Wanderkhouzé lui jeta un coup d’œil admiratif.

— Juste ! s’exclama-t-il. Précisément opiné et précisément passé à d’autres affaires. À sa place, j’aurais jubilé une journée entière d’avoir été aussi perspicace.

— Qu’est-ce qui en résulte alors ? demanda Maïka. Donc, ou bien ce sont des non-humanoïdes, ou bien ce sont des humanoïdes, mais au stade de la civilisation mécanique. Je ne comprends rien. Tu comprends quelque chose, toi ? m’interrogea-t-elle.

Cette manière de Maïka de déclarer fièrement qu’elle ne comprend rien m’amuse beaucoup. Moi aussi, j’agis souvent de même.

— Ils se sont approchés du Pélican à bicyclette, proposai-je.

Maïka eut un geste impatient.

— La civilisation mécanique n’existe pas ici, marmonna-t-elle. Les humanoïdes n’existent pas ici non plus.

La voix de Komov retentit de l’intercom :

— Wanderkhouzé, Gloumova, Popov ! Je vous prie de venir au poste de pilotage.

— Ça commence ! commenta Maïka, bondissant sur ses pieds.

Nous fîmes irruption en bande dans le poste de pilotage. Komov se tenait près de la table et rangeait le translateur portatif dans son étui de plastique. D’après la position des commutateurs, le translateur était branché sur l’ordinateur de bord. Le visage de Komov avait l’air inhabituellement soucieux, curieusement humain, sans sa sempiternelle concentration glaciale dont nous avions notre dose.

— Je vais sortir, annonça-t-il. Premier C–Cours. Yakov, vous restez en tant que responsable. L’essentiel est d’assurer l’observation permanente et le travail sans trêve de l’ordinateur de bord. Vous m’informerez immédiatement si les aborigènes apparaissent. Je vous conseille de travailler devant les écrans panoramiques à tour de rôle. Stas, ça, ce sont mes radiogrammes. Envoyez-les aussi vite que possible. Je pense qu’il est superflu d’expliquer pourquoi personne ne doit quitter l’astronef. C’est tout. Au travail.

Je m’installai devant l’émetteur et me mis au travail.

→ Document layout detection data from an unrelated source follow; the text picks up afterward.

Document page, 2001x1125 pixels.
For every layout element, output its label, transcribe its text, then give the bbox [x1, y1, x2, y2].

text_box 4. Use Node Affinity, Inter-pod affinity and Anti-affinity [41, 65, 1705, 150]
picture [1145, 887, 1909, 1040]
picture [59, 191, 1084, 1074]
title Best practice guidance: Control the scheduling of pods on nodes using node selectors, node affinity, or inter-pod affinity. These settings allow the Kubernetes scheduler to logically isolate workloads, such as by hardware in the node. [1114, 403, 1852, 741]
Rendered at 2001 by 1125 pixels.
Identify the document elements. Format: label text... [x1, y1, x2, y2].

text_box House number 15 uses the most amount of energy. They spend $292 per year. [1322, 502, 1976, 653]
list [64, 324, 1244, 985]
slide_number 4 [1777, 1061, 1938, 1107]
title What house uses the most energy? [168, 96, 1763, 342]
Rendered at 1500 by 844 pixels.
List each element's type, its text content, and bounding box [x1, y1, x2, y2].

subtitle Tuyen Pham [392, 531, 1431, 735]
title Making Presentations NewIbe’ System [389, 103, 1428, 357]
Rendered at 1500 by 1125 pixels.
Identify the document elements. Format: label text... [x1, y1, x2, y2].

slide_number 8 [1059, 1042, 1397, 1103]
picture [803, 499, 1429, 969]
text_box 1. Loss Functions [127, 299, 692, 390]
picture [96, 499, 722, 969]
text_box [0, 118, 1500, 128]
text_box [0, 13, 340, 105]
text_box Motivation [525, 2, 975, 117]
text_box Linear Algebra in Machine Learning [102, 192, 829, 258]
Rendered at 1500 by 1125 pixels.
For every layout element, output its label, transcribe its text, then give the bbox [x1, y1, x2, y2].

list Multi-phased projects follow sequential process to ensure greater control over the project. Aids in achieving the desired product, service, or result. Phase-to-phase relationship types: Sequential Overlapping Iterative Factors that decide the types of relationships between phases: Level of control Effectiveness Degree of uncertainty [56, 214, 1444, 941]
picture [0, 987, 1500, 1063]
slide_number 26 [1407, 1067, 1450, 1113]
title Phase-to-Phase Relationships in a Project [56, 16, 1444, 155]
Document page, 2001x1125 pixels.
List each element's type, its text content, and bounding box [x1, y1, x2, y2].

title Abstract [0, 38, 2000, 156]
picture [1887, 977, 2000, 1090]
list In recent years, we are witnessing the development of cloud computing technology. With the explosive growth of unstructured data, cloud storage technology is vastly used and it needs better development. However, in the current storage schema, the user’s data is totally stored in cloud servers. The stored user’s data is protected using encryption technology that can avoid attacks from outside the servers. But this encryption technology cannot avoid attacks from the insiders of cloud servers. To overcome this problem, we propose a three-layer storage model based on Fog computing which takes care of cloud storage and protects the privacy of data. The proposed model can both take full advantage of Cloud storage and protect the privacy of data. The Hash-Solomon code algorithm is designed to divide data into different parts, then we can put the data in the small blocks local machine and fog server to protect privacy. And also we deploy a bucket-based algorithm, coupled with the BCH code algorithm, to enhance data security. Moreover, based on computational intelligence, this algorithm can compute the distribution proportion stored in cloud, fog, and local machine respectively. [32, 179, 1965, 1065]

Komov et Wanderkhouzé parlaient à voix basse derrière mon dos. Maïka réglait les écrans panoramiques circulaires à l’autre bout du poste de pilotage. Je feuilletai les radiogrammes. Oui, pendant que nous nous livrions à la solution de nos problèmes philosophiques, Komov avait abattu un gros boulot. Pratiquement tous ses radiogrammes étaient des réponses. Faute d’avoir des indications précises, c’est moi qui établis une hiérarchie selon l’urgence.

ER-2, KOMOV–CENTRE, À GORBOVSKI. VOUS REMERCIE DE VOTRE AIMABLE PROPOSITION, NE ME CONSIDÈRE PAS EN DROIT DE VOUS ARRACHER À DES OCCUPATIONS PLUS IMPORTANTES, VOUS TIENDRAI AU COURANT DE TOUTES LES NOUVELLES.

ER-2, KOMOV–CENTRE, À BADER. SUIS OBLIGÉ DE REFUSER LE POSTE DE XENOLOGUE PRINCIPAL DU PROJET ARCHE-2. VOUS RECOMMANDE AMIREDJIBI.

ER-2, KOMOV–CENTRE DE PRESSE EUROPÉEN ? À DOMBINI. CONSIDÈRE COMME PRÉMATURÉE LA PRÉSENCE ICI DE VOTRE COMMENTATEUR SCIENTIFIQUE. VOUS PRIE DE VOUS ADRESSER POUR OBTENIR L’INFORMATION AU CENTRE, COMMISSION POUR LES CONTACTS.

Et ainsi de suite, dans le même esprit. Environ cinq autres radiogrammes étaient adressés à l’Informatoire Central. Ceux-là, je n’y compris rien.

Mon travail battait son plein lorsque le déchiffreur stridula de nouveau.

— D’où ? me demanda Komov de l’autre bout du poste de pilotage. Il se tenait à côté de Maïka et examinait les environs.

— « CENTRE, DÉPARTEMENT HISTORIQUE … » lus-je.

— Ah, enfin ! dit Komov, et il se dirigea vers moi.